**PROBLEM TO WORK ON**
Copy the part of the mailing-list thread between "2017-03-30 Thread Lennart" and "a rhel7 system.", inclusive.

**EXTRACT**

2017-03-30 Thread Lennart Poettering
On Sun, 05.03.17 15:59, Pascal Kolijn (p.kol...@vu.nl) wrote:

> Peace,
> 
> On 28/02/2017 16:00, Lennart Poettering wrote:
> > On Tue, 28.02.17 13:26, Pascal kolijn (p.kol...@vu.nl) wrote:
> > 
> >> Hi List,
> >>
> >> I've subscribed to this list to ask for help in debugging a problem we
> >> seem to have with the socket activated telnetd on a rhel7 system.
> >>
> >> A default install of telnetd collects data from some small boxes
> >> deployed in the field. It works for a long time and then suddenly:
> >>
> >> Feb 26 17:46:53 bibr systemd: Created slice user-6006.slice.
> >> Feb 26 17:46:53 bibr systemd: Starting user-6006.slice.
> >> Feb 26 17:46:53 bibr systemd: Started Session 2223341 of user .
> >> Feb 26 17:46:53 bibr systemd-logind: New session 2223341 of user .
> >> Feb 26 17:46:53 bibr systemd: Starting Session 2223341 of user .
> >> Feb 26 17:46:53 bibr systemd: Started Telnet Server (:28830).
> >> Feb 26 17:46:53 pbibr001 systemd: Starting Telnet Server (:28830)...
> >> Feb 26 17:46:57 bibr systemd: Failed to fork: Cannot allocate memory
> > 
> > Hmm, Linux fork() returns ENOMEM if the maximum number of tasks on the
> > system is hit (yes this is a bit misleading, but that's how it is).

**EXCERPTED DATA**
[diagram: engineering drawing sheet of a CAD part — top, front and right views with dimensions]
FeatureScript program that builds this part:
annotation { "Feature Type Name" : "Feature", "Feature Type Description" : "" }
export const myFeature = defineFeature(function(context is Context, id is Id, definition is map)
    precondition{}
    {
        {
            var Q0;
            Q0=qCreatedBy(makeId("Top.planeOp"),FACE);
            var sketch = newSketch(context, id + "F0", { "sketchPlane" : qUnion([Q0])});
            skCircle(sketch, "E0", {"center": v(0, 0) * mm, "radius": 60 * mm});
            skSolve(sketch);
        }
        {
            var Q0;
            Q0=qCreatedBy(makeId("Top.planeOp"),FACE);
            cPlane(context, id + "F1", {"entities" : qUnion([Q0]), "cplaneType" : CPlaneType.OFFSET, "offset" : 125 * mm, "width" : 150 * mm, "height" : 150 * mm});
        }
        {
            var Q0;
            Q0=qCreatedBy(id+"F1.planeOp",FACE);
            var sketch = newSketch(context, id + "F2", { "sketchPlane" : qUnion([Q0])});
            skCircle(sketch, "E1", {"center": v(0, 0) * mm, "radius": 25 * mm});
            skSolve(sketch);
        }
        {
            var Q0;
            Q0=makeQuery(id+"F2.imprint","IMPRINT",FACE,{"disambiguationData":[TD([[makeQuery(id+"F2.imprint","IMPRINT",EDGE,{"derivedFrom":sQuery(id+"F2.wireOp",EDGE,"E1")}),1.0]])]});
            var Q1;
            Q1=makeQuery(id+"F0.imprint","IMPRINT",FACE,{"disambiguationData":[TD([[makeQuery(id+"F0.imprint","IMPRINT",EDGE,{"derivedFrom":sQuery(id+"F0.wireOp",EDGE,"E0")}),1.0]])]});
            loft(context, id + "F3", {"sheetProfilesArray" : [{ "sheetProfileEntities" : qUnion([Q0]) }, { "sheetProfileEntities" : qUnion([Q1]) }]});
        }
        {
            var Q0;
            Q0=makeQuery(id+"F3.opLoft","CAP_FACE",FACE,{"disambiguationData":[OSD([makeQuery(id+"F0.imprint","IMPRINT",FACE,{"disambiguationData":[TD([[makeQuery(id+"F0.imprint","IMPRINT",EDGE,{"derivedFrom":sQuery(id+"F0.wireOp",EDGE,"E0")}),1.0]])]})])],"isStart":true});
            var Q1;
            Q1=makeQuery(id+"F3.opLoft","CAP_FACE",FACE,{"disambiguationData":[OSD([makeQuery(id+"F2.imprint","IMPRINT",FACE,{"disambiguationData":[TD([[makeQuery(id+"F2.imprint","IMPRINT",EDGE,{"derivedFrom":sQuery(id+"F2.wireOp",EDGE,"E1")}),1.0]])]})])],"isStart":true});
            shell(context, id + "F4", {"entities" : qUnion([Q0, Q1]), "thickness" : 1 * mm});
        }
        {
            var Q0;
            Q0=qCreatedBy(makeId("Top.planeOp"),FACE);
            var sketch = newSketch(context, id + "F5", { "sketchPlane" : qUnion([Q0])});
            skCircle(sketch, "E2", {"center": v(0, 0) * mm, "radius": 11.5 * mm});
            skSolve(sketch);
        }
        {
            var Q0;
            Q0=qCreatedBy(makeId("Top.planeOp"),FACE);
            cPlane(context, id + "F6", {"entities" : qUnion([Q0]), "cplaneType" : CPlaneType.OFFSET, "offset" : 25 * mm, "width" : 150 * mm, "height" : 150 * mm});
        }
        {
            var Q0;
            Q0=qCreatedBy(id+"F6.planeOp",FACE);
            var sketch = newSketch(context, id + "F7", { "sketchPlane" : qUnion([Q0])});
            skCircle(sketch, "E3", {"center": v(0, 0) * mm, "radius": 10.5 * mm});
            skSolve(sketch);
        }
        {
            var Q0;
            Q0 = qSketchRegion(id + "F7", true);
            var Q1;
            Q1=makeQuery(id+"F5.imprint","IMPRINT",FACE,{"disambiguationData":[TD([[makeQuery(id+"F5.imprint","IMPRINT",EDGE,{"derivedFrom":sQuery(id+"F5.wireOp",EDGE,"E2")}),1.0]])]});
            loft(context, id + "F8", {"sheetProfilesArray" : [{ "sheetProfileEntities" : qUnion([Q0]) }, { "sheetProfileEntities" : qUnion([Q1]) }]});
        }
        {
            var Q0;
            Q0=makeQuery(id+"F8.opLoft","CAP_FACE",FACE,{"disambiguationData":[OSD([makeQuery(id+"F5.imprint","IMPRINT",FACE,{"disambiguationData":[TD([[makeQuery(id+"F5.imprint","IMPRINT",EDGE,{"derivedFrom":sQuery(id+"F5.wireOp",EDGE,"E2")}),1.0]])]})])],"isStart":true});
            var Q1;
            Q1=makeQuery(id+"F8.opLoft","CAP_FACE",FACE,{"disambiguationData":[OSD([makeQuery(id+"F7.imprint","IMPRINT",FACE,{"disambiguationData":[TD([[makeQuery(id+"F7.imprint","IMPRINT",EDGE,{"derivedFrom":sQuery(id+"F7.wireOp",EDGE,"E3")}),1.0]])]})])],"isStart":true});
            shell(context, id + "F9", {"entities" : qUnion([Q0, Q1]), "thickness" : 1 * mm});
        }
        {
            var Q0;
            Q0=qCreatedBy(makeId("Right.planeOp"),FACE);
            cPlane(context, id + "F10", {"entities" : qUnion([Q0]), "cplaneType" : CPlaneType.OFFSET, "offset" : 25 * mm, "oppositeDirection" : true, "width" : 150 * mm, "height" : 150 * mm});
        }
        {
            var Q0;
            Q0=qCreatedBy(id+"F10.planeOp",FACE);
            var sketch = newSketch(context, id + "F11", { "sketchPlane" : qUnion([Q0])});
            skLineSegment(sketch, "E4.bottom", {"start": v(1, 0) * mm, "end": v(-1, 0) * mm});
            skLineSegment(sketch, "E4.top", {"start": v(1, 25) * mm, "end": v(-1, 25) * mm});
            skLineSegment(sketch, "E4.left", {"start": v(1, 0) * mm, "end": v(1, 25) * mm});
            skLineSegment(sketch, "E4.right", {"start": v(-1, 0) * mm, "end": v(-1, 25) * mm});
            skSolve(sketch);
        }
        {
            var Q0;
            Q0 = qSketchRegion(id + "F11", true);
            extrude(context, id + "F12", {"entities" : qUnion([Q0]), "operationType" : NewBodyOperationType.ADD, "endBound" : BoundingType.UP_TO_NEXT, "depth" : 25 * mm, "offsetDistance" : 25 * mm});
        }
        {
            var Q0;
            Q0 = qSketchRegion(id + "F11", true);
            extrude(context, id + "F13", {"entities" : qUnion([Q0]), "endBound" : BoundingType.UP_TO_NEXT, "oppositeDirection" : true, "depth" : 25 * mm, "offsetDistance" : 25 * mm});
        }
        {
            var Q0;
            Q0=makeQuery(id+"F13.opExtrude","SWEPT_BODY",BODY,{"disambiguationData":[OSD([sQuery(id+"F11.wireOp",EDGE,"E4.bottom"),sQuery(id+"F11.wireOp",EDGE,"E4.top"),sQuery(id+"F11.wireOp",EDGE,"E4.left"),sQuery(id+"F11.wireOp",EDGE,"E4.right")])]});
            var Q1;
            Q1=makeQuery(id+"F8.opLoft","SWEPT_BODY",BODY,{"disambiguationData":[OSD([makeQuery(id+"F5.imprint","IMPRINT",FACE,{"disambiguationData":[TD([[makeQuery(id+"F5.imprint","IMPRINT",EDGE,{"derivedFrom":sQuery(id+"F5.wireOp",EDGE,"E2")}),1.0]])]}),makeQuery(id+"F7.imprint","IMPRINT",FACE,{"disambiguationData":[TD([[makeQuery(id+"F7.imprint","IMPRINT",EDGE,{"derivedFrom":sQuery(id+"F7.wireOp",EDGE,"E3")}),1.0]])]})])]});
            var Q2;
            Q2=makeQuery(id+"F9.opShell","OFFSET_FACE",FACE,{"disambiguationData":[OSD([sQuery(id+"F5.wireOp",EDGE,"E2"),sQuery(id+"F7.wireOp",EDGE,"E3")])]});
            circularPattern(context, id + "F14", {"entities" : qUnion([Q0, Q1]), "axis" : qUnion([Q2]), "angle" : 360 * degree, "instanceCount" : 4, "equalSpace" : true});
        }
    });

**ANSWER TO THIS EXERCISE**
2017-03-30 Thread Lennart Poettering
On Sun, 05.03.17 15:59, Pascal Kolijn (p.kol...@vu.nl) wrote:

> Peace,
> 
> On 28/02/2017 16:00, Lennart Poettering wrote:
> > On Tue, 28.02.17 13:26, Pascal kolijn (p.kol...@vu.nl) wrote:
> > 
> >> Hi List,
> >>
> >> I've subscribed to this list to ask for help in debugging a problem we
> >> seem to have with the socket activated telnetd on a rhel7 system.